• Texto de lectura:

--- --- ---

Del hastío de la sacralidad a la hora de la revolución

Publicado el 08/01/2023

Con mucha habilidad, los enemigos de la Civilización Cristiana supieron difundir la sensación de que aquella exuberancia era muy bonita, solo que antinatural: asientos dorados bellísimos, pero incómodos; trajes lindos, preceptos de educación magníficos, pero que exigían un continuo sacrificio.

Plinio Corrêa de Oliveira

En la época en que estalló la Revolución Francesa, Francia tenía tras de sí una larga tradición monárquica y aristocrática. Los agentes de la Revolución, antes de sembrar en el pueblo francés la dificultad en soportar la inmovilidad de una tradición casi milenaria y de sacudir la confianza filial que la masa de la población depositaba en el edificio de la grandeza de Francia, propagaron una cierta saciedad en relación a todo lo que era excelente en esa, la más delicada y encantadora de las noblezas, para cuyos fastos afluían admiradores de Europa entera de todas las clases sociales. En alguna medida, hasta los nobles se hartaron de eso.

En efecto, uno de los mayores peligros para el alma humana es el momento en que la admiración se cansa. Cuando se es sustentado por las alas del entusiasmo, no es difícil volar por cielos maravillosos. Pero cuando, al contrario, uno siente que ya no nace en sí aquel dinamismo que lo levantaba contra las leyes de la gravedad para surcar los aires, y se ve obligado a elevarse, admirar, amar, sin gusto sensible, en aridez, y se experimenta esa especie de hastío moral que la rutina puede causar inclusive en relación a las cosas más magníficas, entonces se pide a la persona aquel heroísmo del cual dan ejemplo los santos.

--- --- ---

• Registros:
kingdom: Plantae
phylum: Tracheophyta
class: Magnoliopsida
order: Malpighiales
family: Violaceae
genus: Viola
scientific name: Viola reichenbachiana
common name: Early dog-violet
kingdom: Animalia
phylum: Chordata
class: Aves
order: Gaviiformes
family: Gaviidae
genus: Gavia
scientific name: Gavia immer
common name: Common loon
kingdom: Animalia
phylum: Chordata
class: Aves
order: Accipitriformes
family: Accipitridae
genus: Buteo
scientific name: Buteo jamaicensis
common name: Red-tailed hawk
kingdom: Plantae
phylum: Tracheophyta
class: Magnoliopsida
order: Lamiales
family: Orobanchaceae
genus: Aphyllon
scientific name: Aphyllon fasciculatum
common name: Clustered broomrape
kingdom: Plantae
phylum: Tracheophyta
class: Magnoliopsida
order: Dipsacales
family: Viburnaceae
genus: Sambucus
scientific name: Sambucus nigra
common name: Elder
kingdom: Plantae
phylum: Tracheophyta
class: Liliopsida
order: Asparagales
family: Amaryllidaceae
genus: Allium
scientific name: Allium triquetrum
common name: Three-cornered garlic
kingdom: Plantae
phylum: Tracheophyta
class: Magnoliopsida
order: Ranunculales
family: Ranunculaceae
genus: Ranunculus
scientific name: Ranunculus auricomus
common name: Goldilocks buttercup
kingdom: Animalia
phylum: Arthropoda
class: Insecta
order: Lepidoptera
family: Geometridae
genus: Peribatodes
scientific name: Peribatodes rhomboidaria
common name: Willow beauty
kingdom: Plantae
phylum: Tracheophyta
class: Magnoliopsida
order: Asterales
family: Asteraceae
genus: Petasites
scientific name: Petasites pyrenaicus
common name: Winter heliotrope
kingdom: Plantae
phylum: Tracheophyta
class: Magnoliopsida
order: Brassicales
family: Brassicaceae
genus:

--- --- ---

• Ejercicios:
• a. Según el texto de lectura, ¿qué tenía Francia tras de sí cuando estalló la Revolución Francesa?
• b. Enumera las cosas que, según el texto de lectura, los enemigos de la Civilización Cristiana presentaron como bonitas pero antinaturales.
• c. Resume el texto de lectura en dos oraciones.

• Soluciones:
• a. Una larga tradición monárquica y aristocrática.

• b.
- Asientos dorados bellísimos, pero incómodos
- Trajes lindos
- Preceptos de educación magníficos, pero que exigían un continuo sacrificio

• c. Antes de la Revolución Francesa, sus agentes propagaron en Francia, e incluso entre los nobles, una cierta saciedad respecto de lo excelente de su tradición monárquica y aristocrática. Uno de los mayores peligros para el alma humana es el momento en que la admiración se cansa, y entonces se pide a la persona el heroísmo del cual dan ejemplo los santos.